Thursday, April 14, 2011

Classiest Politicians in America - Installment #5 - Sen. Jon Kyl, R-AZ

Gail Collins

Gail Collins, easily the drollest columnist in America today, addresses Senator Jon Kyl, R- Arizona, in today's column in the New York Times .

Money quotes:
Part of the price of keeping the government operating this week is another debate over the financing of Planned Parenthood. Whoopee.
At least it’ll give us a chance to reminisce about Senator Jon Kyl, who gave that speech against federal support for Planned Parenthood last week that was noted for: A) its wild inaccuracy; and B) his staff’s explanation that the remarks were “not intended to be a factual statement.”
This is the most memorable statement to come out of politics since Newt Gingrich told the world that he was driven to commit serial adultery by excessive patriotism.
The speech in question was Kyl’s rejoinder to the argument that Planned Parenthood provides a critically important national network of women’s health services.
“You don’t have to go to Planned Parenthood to get your cholesterol or your blood pressure checked.
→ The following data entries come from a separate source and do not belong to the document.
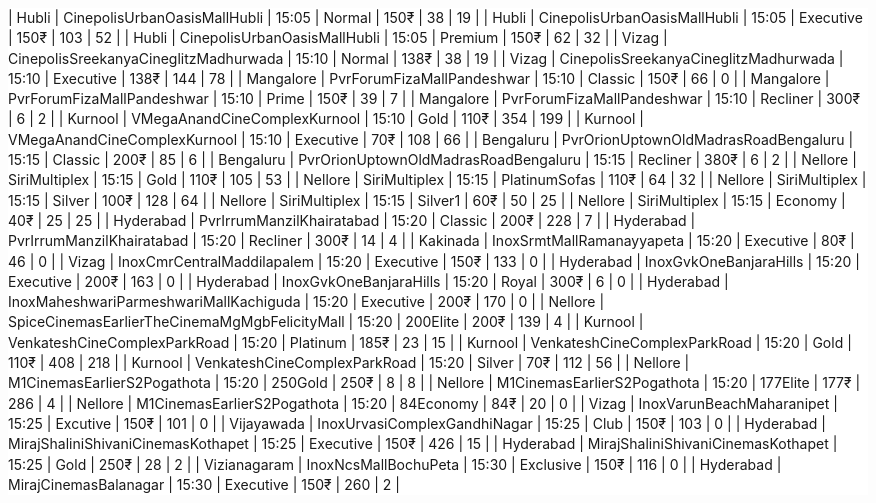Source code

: | Hubli            | CinepolisUrbanOasisMallHubli                         | 15:05 | Normal                  |  150₹ |       38 |     19 |
| Hubli            | CinepolisUrbanOasisMallHubli                         | 15:05 | Executive               |  150₹ |      103 |     52 |
| Hubli            | CinepolisUrbanOasisMallHubli                         | 15:05 | Premium                 |  150₹ |       62 |     32 |
| Vizag            | CinepolisSreekanyaCineglitzMadhurwada                | 15:10 | Normal                  |  138₹ |       38 |     19 |
| Vizag            | CinepolisSreekanyaCineglitzMadhurwada                | 15:10 | Executive               |  138₹ |      144 |     78 |
| Mangalore        | PvrForumFizaMallPandeshwar                           | 15:10 | Classic                 |  150₹ |       66 |      0 |
| Mangalore        | PvrForumFizaMallPandeshwar                           | 15:10 | Prime                   |  150₹ |       39 |      7 |
| Mangalore        | PvrForumFizaMallPandeshwar                           | 15:10 | Recliner                |  300₹ |        6 |      2 |
| Kurnool          | VMegaAnandCineComplexKurnool                         | 15:10 | Gold                    |  110₹ |      354 |    199 |
| Kurnool          | VMegaAnandCineComplexKurnool                         | 15:10 | Executive               |   70₹ |      108 |     66 |
| Bengaluru        | PvrOrionUptownOldMadrasRoadBengaluru                 | 15:15 | Classic                 |  200₹ |       85 |      6 |
| Bengaluru        | PvrOrionUptownOldMadrasRoadBengaluru                 | 15:15 | Recliner                |  380₹ |        6 |      2 |
| Nellore          | SiriMultiplex                                        | 15:15 | Gold                    |  110₹ |      105 |     53 |
| Nellore          | SiriMultiplex                                        | 15:15 | PlatinumSofas           |  110₹ |       64 |     32 |
| Nellore          | SiriMultiplex                                        | 15:15 | Silver                  |  100₹ |      128 |     64 |
| Nellore          | SiriMultiplex                                        | 15:15 | Silver1                 |   60₹ |       50 |     25 |
| Nellore          | SiriMultiplex                                        | 15:15 | Economy                 |   40₹ |       25 |     25 |
| Hyderabad        | PvrIrrumManzilKhairatabad                            | 15:20 | Classic                 |  200₹ |      228 |      7 |
| Hyderabad        | PvrIrrumManzilKhairatabad                            | 15:20 | Recliner                |  300₹ |       14 |      4 |
| Kakinada         | InoxSrmtMallRamanayyapeta                            | 15:20 | Executive               |   80₹ |       46 |      0 |
| Vizag            | InoxCmrCentralMaddilapalem                           | 15:20 | Executive               |  150₹ |      133 |      0 |
| Hyderabad        | InoxGvkOneBanjaraHills                               | 15:20 | Executive               |  200₹ |      163 |      0 |
| Hyderabad        | InoxGvkOneBanjaraHills                               | 15:20 | Royal                   |  300₹ |        6 |      0 |
| Hyderabad        | InoxMaheshwariParmeshwariMallKachiguda               | 15:20 | Executive               |  200₹ |      170 |      0 |
| Nellore          | SpiceCinemasEarlierTheCinemaMgMgbFelicityMall        | 15:20 | 200Elite                |  200₹ |      139 |      4 |
| Kurnool          | VenkateshCineComplexParkRoad                         | 15:20 | Platinum                |  185₹ |       23 |     15 |
| Kurnool          | VenkateshCineComplexParkRoad                         | 15:20 | Gold                    |  110₹ |      408 |    218 |
| Kurnool          | VenkateshCineComplexParkRoad                         | 15:20 | Silver                  |   70₹ |      112 |     56 |
| Nellore          | M1CinemasEarlierS2Pogathota                          | 15:20 | 250Gold                 |  250₹ |        8 |      8 |
| Nellore          | M1CinemasEarlierS2Pogathota                          | 15:20 | 177Elite                |  177₹ |      286 |      4 |
| Nellore          | M1CinemasEarlierS2Pogathota                          | 15:20 | 84Economy               |   84₹ |       20 |      0 |
| Vizag            | InoxVarunBeachMaharanipet                            | 15:25 | Excutive                |  150₹ |      101 |      0 |
| Vijayawada       | InoxUrvasiComplexGandhiNagar                         | 15:25 | Club                    |  150₹ |      103 |      0 |
| Hyderabad        | MirajShaliniShivaniCinemasKothapet                   | 15:25 | Executive               |  150₹ |      426 |     15 |
| Hyderabad        | MirajShaliniShivaniCinemasKothapet                   | 15:25 | Gold                    |  250₹ |       28 |      2 |
| Vizianagaram     | InoxNcsMallBochuPeta                                 | 15:30 | Exclusive               |  150₹ |      116 |      0 |
| Hyderabad        | MirajCinemasBalanagar                                | 15:30 | Executive               |  150₹ |      260 |      2 |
If you want an abortion, you go to Planned Parenthood, and that’s well over 90 percent of what Planned Parenthood does,” Kyl declared.
Planned Parenthood says that abortions, which are not paid for with federal money, constitute 3 percent of the services that the organization provides. That’s quite a gap. But only if you’re planning on going factual.
Anyhow, that was definitely a high point. Next year, Kyl is retiring from the Senate and returning to the private sector, where he will have leisure to contemplate that this was the single moment of his public career for which he became nationally famous.
. . . .
What we have here is a wide-ranging attack on women’s right to control their reproductive lives that the women themselves would strongly object to if it was stated clearly. So the attempt to end federal financing for Planned Parenthood, which uses the money for contraceptive services but not abortion, is portrayed as an anti-abortion crusade. It makes sense, as long as you lay off the factual statements.